Bipolar mania is a major symptom of bipolar mood disorder, also known as manic depression. During a manic episode, people typically experience elevated or irritable moods. They also tend to go through behavioral changes, such as sleeping less than usual or acting impulsively. The mania is often followed by a bout of depression.
Symptoms of bipolar mania vary from person to person. Typical symptoms may include an overly happy, outgoing mood or a "high" feeling. Some people with bipolar disorder report feeling jumpy and irritable. Changes in behavior are common, such as becoming easily distracted, taking on ambitious new projects, engaging in risky activities, talking too much or too fast, or mixing up thoughts. People experiencing mania may feel unusually restless and be unable to sleep.
Manic episodes can be problematic for the person with bipolar disorder, as well as for family and friends. Bipolar mania may threaten relationships due to the person's heightened irritability and excited mood. Some people get into fights, put themselves in danger, or break the law during a manic episode.
For a person with bipolar disorder, a manic episode is often followed by a depressive episode. The highs of bipolar mania are typically replaced by sad, empty feelings. Irritability may remain, but the person may feel sluggish and unable to concentrate. The changes in mood are often so severe that some people with bipolar disorder may consider or attempt suicide.
Untreated bipolar disorder tends to get worse over time. Many problems are associated with bipolar mania, including substance abuse, relationship problems, and poor performance at work or in school. Anxiety disorders, OCD and other mood disorders often exist concurrently with bipolar disorder. An elevated risk of health problems including migraines, heart disease, thyroid conditions, or diabetes is linked to bipolar disorder.
There is no cure for manic depression; however, coping with bipolar disorder is possible through treatment. Bipolar treatment typically involves medication. Mood stabilizers, antipsychotic drugs, and antidepressants are commonly prescribed to treat manic depression.
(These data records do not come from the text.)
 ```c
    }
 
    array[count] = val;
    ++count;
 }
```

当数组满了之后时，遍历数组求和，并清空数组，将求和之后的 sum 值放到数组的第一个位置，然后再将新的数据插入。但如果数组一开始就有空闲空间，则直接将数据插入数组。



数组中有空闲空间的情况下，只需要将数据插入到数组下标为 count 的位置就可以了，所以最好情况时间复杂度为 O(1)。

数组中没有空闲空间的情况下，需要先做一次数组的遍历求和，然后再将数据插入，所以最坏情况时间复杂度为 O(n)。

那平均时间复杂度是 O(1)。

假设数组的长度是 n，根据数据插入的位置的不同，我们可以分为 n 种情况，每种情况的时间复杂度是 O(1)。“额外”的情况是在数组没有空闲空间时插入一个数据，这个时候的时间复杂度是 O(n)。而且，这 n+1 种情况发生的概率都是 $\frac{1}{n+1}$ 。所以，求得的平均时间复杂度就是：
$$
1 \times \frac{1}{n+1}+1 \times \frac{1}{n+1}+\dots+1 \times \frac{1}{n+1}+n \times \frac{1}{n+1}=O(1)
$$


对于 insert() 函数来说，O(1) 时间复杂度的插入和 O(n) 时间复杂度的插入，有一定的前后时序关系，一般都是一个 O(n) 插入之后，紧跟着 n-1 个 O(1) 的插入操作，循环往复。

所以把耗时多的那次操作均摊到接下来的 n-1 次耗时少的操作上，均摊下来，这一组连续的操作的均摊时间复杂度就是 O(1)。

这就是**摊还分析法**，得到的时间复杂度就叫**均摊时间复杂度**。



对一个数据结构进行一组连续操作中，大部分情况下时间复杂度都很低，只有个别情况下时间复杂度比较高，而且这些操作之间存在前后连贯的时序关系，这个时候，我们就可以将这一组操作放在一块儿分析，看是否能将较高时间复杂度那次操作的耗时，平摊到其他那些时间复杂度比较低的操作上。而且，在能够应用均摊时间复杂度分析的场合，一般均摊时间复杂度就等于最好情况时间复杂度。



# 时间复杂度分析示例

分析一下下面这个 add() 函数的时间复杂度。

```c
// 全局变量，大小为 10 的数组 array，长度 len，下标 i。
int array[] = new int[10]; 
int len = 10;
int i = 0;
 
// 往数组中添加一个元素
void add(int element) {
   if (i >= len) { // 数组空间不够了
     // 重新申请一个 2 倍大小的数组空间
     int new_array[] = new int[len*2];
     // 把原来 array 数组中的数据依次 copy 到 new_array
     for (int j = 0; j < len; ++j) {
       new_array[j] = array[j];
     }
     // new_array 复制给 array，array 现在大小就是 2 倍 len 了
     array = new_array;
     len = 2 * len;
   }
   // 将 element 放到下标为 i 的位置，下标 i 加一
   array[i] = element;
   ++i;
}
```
These medications may cause potentially severe side effects, so people with bipolar disorder should talk to their doctors about medication options and any potential risks.
Another treatment for bipolar disorder is therapy. Counseling sessions with a licensed psychologist or attendance at bipolar support group meetings can sometimes help change thought patterns or behaviors associated with bipolar mania. Family and friends can also benefit from therapy. In many cases, therapy is most effective when combined with bipolar medication.